I’m not sure I’m on board with everything in the article, but I think the author makes a very important point about the rapid changes broad on by the internet, and how we are still, in many ways, trying to figure out how to navigate the waters of mass media after such drastic shifts and abrupt reformations.
• More from Fr. Schmemann:
When a man leaves on a journey, he must know where he is going. Thus with Lent. Above all, Lent is a spiritual journey and its destination is Easter, “the Feast of Feasts.” It is the preparation for the “fulfillment of Pascha, the true Revelation.” We must begin, therefore, by trying to understand this connection between Lent and Easter, for it reveals something very essential, very crucial about our Christian faith and life.

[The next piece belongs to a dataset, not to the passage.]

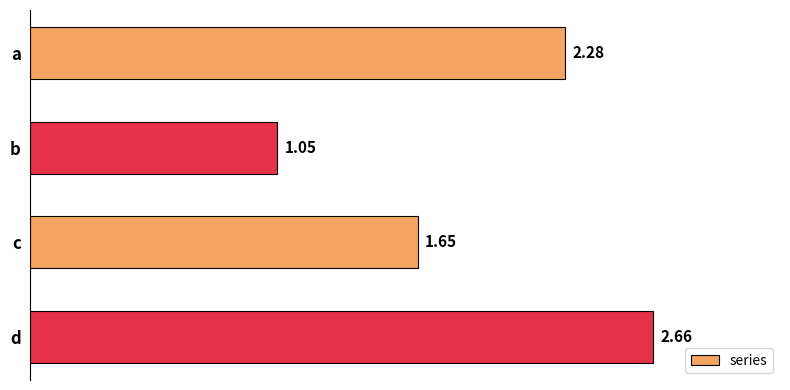

Which label corresponds to the largest value in the chart?

d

Is it necessary to explain that Easter is much more than one of the feasts, more than a yearly commemoration of a past event? Anyone who has, be it only once, taken part in that night which is “brighter than the day,” who has tasted of that unique joy, knows it. […] On Easter we celebrate Christ’s Resurrection as something that happened and still happens to us. For each one of us received the gift of that new life and the power to accept it and live by it. It is a gift which radically alters our attitude toward everything in this world, including death. It makes it possible for us to joyfully affirm: “Death is no more!” Oh, death is still there, to be sure, and we still face it and someday it will come and take us. But it is our whole faith that by His own death Christ changed the very nature of death, made it a passage — a “passover,” a “Pascha” — into the Kingdom of God, transforming the tragedy of tragedies into the ultimate victory.